# MIJ Washburn Eagle



## moonlington (Jul 3, 2008)

$500, not played since the 80's.



























:bow:
plays like something that plays really well!


----------



## Robert1950 (Jan 21, 2006)

I really like that! Give me a double cut any day.


----------



## moonlington (Jul 3, 2008)

Robert1950 said:


> I really like that! Give me a double cut any day.


yeah man. It's amazing.


----------



## corailz (May 1, 2008)

What a crazy guitar!!Congrat!!!I want it,i want it....!!!!!!!


----------



## Accept2 (Jan 1, 2006)

Those were great guitars but the necks are like baseball bats. When they first built them they only had a dealer netork of about 10 US stores. Because of the demand from people asking their local stores to order them, that number grew like wildfire pretty well overnight.............


----------



## Ti-Ron (Mar 21, 2007)

Wooow ! Nice one, I love woody guitars!


----------



## moonlington (Jul 3, 2008)

Accept2 said:


> Those were great guitars but the necks are like baseball bats..


are we talking about the same guitar?


----------



## Maxer (Apr 20, 2007)

Wow, what a beauty. Congratulations! Love the two tones and that classic striping effect... kind of reminds me of the old Aria guitars, but nicer.


----------



## bluezombie (May 7, 2007)

I have the exact same amp. Quite a little devil, eh? :smilie_flagge17:


Beautiful guitar by the way!


----------



## Ripper (Jul 1, 2006)

reminds me alot of some of the old neck through Aria Pros and Vantages that were around in the late 70s early 80s. Very sweet guitar.


----------



## shiva (Jul 9, 2008)

Wow, that is one nice looking guitar.


----------



## moonlington (Jul 3, 2008)

thanks guys.


----------



## Oscar (Sep 23, 2008)

*Washburn Falcon*

What you have is a Washburn Falcon. This model guitar was produced in larger volume compared to the Eagle.
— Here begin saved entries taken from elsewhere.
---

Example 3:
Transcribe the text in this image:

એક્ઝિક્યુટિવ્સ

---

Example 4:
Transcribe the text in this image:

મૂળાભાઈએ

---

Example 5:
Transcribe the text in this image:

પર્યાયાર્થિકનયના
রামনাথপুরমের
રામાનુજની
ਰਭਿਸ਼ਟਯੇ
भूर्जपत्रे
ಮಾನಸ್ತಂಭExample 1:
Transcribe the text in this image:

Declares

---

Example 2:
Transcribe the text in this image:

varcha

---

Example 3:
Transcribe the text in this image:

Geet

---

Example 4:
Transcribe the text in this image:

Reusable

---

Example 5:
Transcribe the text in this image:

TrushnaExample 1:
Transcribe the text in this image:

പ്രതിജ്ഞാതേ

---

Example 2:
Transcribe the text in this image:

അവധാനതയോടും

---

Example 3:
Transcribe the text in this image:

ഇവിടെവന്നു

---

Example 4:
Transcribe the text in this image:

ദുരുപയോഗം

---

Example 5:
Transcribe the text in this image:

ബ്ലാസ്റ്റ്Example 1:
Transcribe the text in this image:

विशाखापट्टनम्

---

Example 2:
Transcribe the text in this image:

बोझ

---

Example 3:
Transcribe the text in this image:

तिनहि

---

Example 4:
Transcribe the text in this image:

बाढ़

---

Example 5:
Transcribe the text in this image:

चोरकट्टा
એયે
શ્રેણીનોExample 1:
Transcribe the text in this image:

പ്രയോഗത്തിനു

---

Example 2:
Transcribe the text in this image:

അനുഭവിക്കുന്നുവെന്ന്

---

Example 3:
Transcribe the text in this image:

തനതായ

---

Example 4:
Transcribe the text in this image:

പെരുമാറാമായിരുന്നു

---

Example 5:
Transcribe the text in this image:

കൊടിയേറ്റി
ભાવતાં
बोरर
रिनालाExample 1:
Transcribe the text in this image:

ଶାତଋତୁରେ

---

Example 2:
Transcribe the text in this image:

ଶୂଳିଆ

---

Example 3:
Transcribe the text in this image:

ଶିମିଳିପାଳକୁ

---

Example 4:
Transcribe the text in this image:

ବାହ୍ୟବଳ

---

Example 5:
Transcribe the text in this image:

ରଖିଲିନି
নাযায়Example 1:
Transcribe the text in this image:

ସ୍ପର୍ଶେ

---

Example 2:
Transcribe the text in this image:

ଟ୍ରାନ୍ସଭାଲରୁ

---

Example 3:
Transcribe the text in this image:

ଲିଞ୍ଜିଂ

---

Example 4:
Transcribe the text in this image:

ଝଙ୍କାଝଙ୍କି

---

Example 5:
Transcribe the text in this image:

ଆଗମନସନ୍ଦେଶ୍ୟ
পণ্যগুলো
The Eagle is the rarer model of the "wing series". The difference is that the backside of the body on an Eagle has a cutaway for more comfort "the falcon is flat". Also the knobs are metal consisting of Brass or chrome along with gold plated hardware "not all Eagles consist of gold plated hardware". So thats basically the difference. The "Eagle" is a more fancy guitar of the "Wing Series".


----------



## Accept2 (Jan 1, 2006)

There is very little difference between the Falcon and Eagle other than looks. I had an Eagle and other than some wing inlays, brass appointments, and some albalone inlaid around the body and neck, the guitar was pretty much the same as this one.............


----------



## Milkman (Feb 2, 2006)

Beautiful guitars.

I worked in a shop that dealt Washburn. We had one of the White with gold Eagles.
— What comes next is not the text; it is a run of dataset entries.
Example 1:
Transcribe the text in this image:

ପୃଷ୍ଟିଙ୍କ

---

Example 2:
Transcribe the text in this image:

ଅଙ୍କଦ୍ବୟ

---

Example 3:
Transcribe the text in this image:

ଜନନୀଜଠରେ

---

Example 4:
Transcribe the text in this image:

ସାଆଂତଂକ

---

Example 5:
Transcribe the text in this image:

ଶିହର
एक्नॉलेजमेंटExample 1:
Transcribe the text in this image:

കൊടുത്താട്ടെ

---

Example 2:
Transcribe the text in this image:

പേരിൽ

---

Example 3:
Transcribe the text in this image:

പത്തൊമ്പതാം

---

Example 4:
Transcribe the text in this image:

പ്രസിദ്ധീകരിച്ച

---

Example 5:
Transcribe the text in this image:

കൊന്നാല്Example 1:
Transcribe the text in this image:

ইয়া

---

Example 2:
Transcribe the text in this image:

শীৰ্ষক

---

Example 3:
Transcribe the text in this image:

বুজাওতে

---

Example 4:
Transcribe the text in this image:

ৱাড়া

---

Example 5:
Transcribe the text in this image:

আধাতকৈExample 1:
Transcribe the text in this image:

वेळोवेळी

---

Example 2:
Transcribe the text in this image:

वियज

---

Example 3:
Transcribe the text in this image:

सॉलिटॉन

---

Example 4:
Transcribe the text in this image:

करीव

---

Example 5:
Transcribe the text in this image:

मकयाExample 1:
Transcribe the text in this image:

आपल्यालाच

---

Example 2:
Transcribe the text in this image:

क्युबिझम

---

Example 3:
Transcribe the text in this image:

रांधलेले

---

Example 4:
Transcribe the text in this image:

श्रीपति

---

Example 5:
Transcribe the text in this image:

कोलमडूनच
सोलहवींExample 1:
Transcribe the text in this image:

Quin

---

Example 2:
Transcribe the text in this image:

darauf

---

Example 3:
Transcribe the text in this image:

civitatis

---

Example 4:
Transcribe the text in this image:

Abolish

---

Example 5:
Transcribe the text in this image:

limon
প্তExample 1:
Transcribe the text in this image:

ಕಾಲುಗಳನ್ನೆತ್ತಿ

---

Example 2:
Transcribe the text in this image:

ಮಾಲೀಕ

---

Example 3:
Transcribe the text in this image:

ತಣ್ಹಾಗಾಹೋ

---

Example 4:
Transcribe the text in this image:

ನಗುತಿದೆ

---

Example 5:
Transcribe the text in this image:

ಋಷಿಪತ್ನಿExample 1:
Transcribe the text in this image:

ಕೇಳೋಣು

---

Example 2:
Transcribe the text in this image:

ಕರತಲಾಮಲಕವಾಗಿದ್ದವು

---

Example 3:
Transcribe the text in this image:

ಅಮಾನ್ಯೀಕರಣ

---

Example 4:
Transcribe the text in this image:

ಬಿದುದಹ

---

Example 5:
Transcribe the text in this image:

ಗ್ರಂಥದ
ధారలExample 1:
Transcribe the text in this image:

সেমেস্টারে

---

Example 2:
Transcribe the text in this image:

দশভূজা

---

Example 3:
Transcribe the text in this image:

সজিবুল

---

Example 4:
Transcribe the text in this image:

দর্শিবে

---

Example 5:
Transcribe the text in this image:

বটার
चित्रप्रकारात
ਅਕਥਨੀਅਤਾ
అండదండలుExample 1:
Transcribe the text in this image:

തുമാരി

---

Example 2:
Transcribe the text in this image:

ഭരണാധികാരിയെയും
As I recall it was evey inch a Les Paul (with a double cutaway of course) and very nicely ornamented. Again, as I recall, it was also neck heavy which is the only reason I dodn't grab it when it was sold off at a discount as N.O.S.

Of course, that was long time ago and my memory may be playing tricks on me regarding the neck heaviness.


----------